REQUIRED ACTION
In your output, repeat each entry exactly and include no pictures.

==== RECORDS SHOWN ====

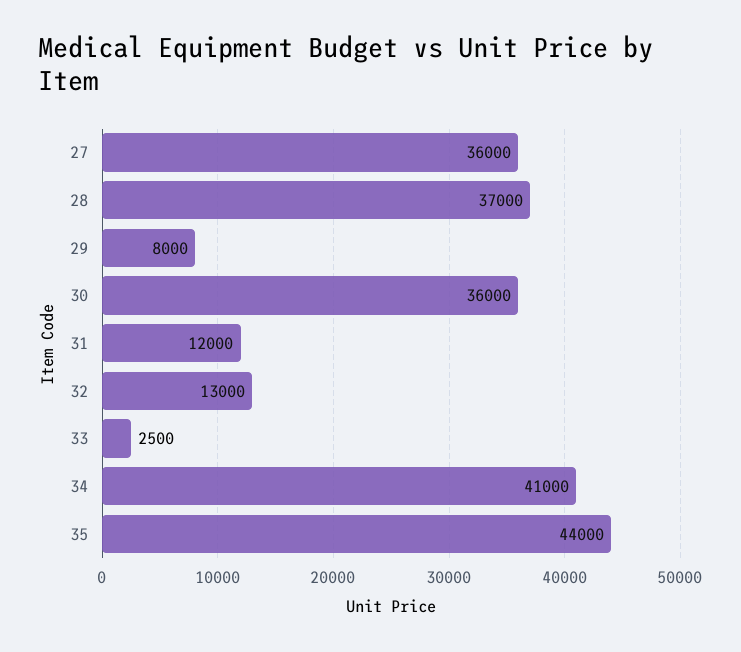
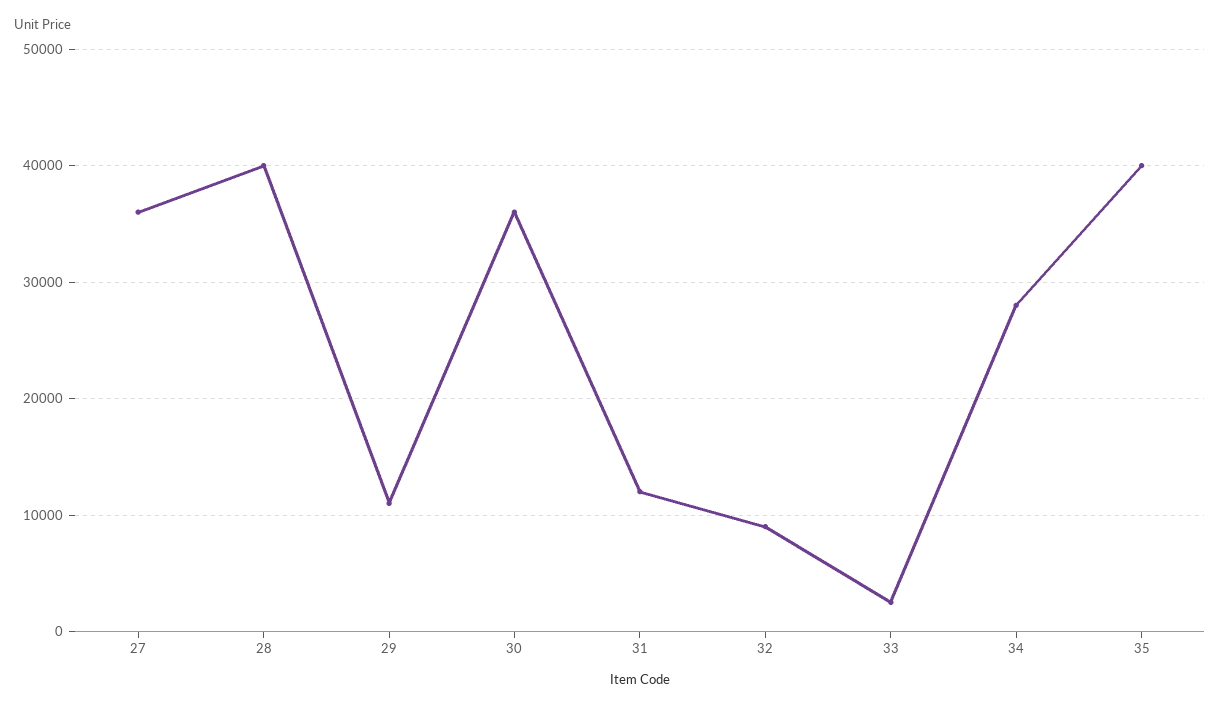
28: 37000 -> 40000
29: 8000 -> 11000
32: 13000 -> 9000
34: 41000 -> 28000
35: 44000 -> 40000

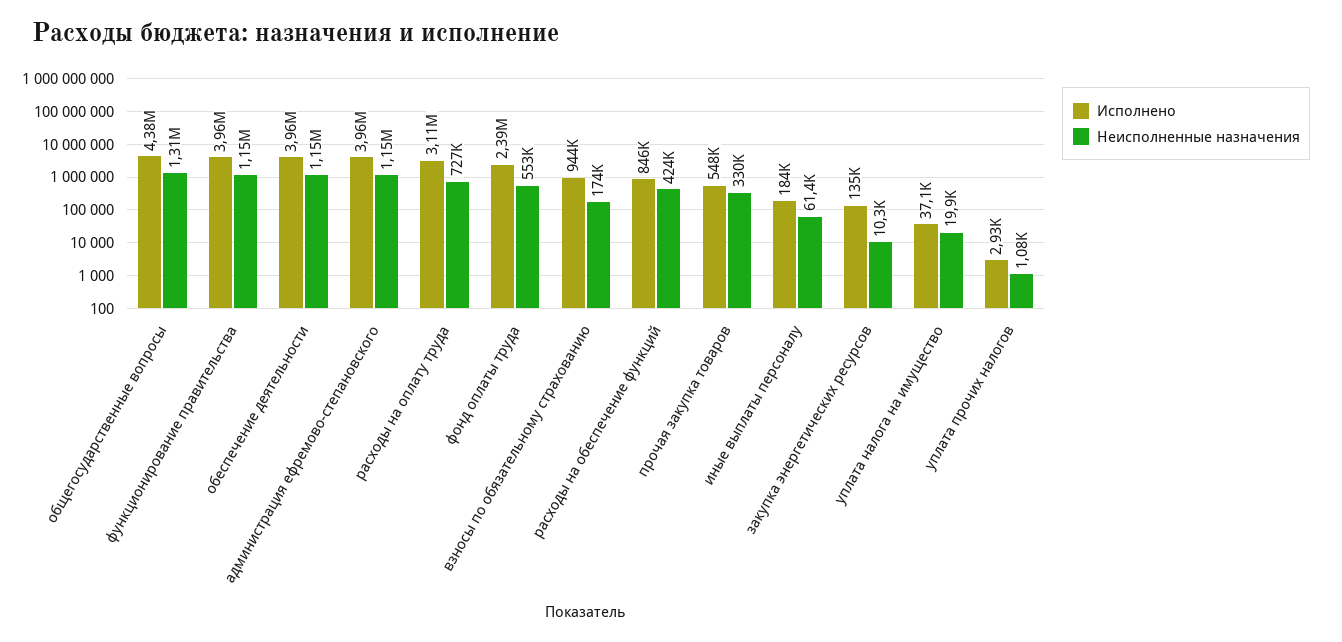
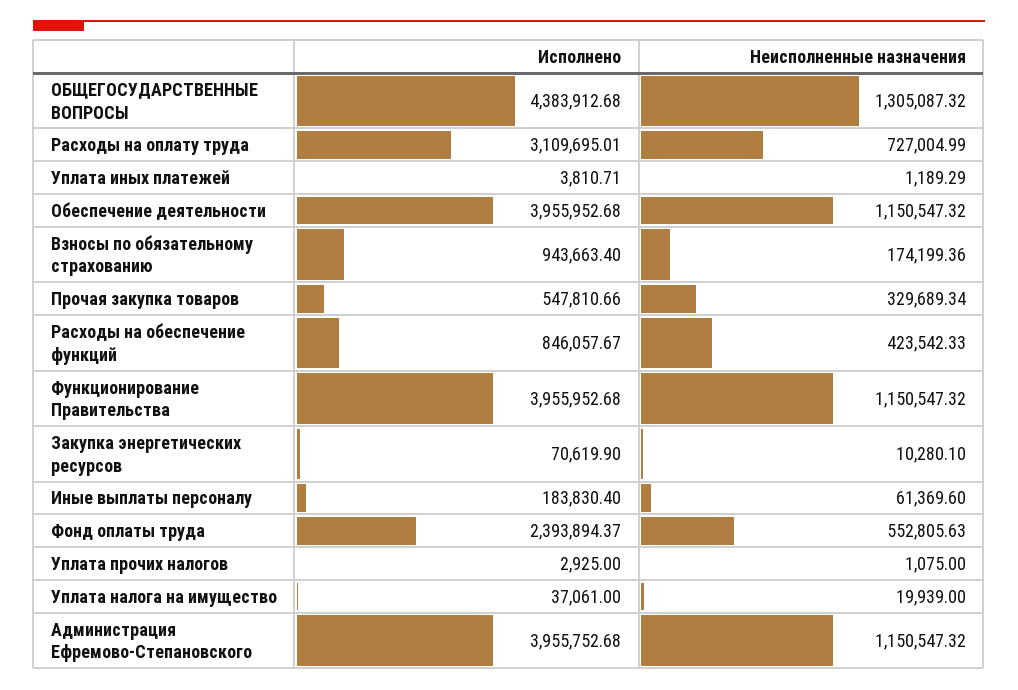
Исполнено, закупка энергетических ресурсов: 135000 -> 70619.9
Исполнено, Уплата иных платежей: none -> 3810.71
Неисполненные назначения, Уплата иных платежей: none -> 1189.29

====

ANSWER SECTION
28: 37000 -> 40000
29: 8000 -> 11000
32: 13000 -> 9000
34: 41000 -> 28000
35: 44000 -> 40000

Исполнено, закупка энергетических ресурсов: 135000 -> 70619.9
Исполнено, Уплата иных платежей: none -> 3810.71
Неисполненные назначения, Уплата иных платежей: none -> 1189.29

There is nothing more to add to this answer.